◆ Tarefa escrita A
Indique quantas linhas dos registros contêm a palavra "answer", respondendo apenas com o número.
-*-*-
OVO – Quem iria ao cinema para ver um filme chamado Ovo? Esse foi um dos problemas de André Sturm, diretor da Pandora, e seu assessor de imprensa, Léo Mendes, tiveram que enfrentar para batizar o longa do holandês originalmente intitulado de Ei. Depois de muito esquentar a cabeça, ambos chegaram ao nome de Correio sentimental, para sintetizar a história de um padeiro que, apesar de analfabeto, namora por correspondência com uma pessoa que conheceu através de um anúncio de revista. “O título holandês fazia referência a mania que o protagonista tinha em equilibrar ovos”, explica Mendes.
Algumas vezes o tiro sai pela culatra, e essa expressão até serviu de inspiração para a equipe de Gisele Nusman, gerente de marketing da UIP Brasil (distribuidora da Universal, Paramont, MGM e DreamWorks). O tiro que NÃO saiu pela culatra é o título brasileiro para o filme Parenthood (que pode ser entendido como paternidade ou maternidade).
Nessa comédia, estrelada por Steve Martin em 1989, não tem tiro nem culatra. O assunto são os conflitos entre duas gerações distintas, de pais e filhos. Três anos depois, outro filme com Martin também foi vítima de um trocadilho ruim de engolir. Leap of Faith (traduzível como ‘Solavanco de fé’), mostra um pastor canastrão que vendia milagres, e ficou conhecido no Brasil como Fé de mais não cheira bem.
A escolha do subtítulo Três é demais para a produção americana Rushmore (nome da escola do filme) também não foi uma decisão interessante da Buena Vista Internacional. “O filme fracassou nas bilheterias”, conta o gerente de marketing Eduardo Rosemback. Quem também já teve problemas com uma titulação inadequada foi a Pandora com Mifune, terceiro filme da estética aplicada pelos dinamarqueses do Dogma95. “Cheguei a receber ligações de jornalistas perguntando se o filme era japonês”, revela Léo Mendes.
Por vezes é necessário seguir estratégias globais adotadas pelas companhias. Rosemback explica que precisou incorporar o nome Gadget para O inspetor Bugiganga. “A letra G aparecia estampada em pôsteres e trailers. Se descartássemos o Gadget, não faria sentido mostrar um G enorme na campanha de lançamento do filme no Brasil”.
Por outro lado, existem casos em que o idioma português permite variações que refletem melhor a história do filme. “O longa The insider (aquele que participa de um grupo fechado) tornou-se O informante”, exemplifica o gerente da Buena Vista, fazendo referência ao filme de Michael Mann que concorre a sete Oscars e tem estreia marcada no Brasil para a próxima sexta-feira.
-*-*-
◆ Tarefa escrita B
Edite a parte do texto sobre títulos de filmes que começa com as palavras "Nessa comédia, estrelada" e termina com "não cheira bem.", substituindo "pastor canastrão" por "pregador charlatão".
-*-*-
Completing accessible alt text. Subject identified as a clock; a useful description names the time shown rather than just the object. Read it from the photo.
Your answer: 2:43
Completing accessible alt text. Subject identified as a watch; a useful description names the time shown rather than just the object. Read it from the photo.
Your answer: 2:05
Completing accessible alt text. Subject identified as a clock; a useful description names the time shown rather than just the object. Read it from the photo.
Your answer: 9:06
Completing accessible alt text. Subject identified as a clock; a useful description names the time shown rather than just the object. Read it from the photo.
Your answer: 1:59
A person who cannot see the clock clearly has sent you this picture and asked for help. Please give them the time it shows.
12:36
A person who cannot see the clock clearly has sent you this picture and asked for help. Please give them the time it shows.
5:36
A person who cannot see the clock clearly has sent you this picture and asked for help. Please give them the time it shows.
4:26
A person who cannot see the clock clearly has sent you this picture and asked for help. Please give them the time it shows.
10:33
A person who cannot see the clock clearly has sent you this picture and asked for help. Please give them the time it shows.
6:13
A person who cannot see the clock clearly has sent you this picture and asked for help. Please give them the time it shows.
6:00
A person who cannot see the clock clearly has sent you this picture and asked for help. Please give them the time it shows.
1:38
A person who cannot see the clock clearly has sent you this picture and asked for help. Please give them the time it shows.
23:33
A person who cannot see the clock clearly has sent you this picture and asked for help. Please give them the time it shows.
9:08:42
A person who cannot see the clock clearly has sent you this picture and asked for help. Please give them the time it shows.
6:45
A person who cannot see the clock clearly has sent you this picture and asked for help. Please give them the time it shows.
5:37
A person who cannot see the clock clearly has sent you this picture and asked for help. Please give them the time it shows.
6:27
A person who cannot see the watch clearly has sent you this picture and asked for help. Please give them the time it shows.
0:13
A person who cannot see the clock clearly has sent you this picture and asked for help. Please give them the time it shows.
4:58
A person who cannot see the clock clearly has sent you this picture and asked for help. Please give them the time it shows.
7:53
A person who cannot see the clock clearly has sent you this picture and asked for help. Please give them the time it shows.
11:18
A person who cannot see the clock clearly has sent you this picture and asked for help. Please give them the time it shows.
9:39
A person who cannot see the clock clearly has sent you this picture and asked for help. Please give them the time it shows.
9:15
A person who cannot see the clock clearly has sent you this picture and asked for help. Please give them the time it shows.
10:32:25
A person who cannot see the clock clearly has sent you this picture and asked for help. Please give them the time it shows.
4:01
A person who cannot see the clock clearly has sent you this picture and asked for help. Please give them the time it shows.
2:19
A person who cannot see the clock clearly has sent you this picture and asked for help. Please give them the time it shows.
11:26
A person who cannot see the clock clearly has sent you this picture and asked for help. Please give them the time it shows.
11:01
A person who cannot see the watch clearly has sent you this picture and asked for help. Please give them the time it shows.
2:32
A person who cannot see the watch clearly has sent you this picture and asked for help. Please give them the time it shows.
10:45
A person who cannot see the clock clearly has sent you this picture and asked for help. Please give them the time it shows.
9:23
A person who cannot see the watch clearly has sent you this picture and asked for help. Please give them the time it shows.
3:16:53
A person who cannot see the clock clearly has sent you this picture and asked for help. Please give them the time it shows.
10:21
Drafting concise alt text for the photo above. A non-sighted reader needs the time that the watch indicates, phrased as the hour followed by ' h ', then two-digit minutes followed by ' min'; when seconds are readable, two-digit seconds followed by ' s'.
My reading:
-*-*-
◆ Resposta esperada A
4

◆ Resposta esperada B
Nessa comédia, estrelada por Steve Martin em 1989, não tem tiro nem culatra. O assunto são os conflitos entre duas gerações distintas, de pais e filhos. Três anos depois, outro filme com Martin também foi vítima de um trocadilho ruim de engolir. Leap of Faith (traduzível como ‘Solavanco de fé’), mostra um pregador charlatão que vendia milagres, e ficou conhecido no Brasil como Fé de mais não cheira bem.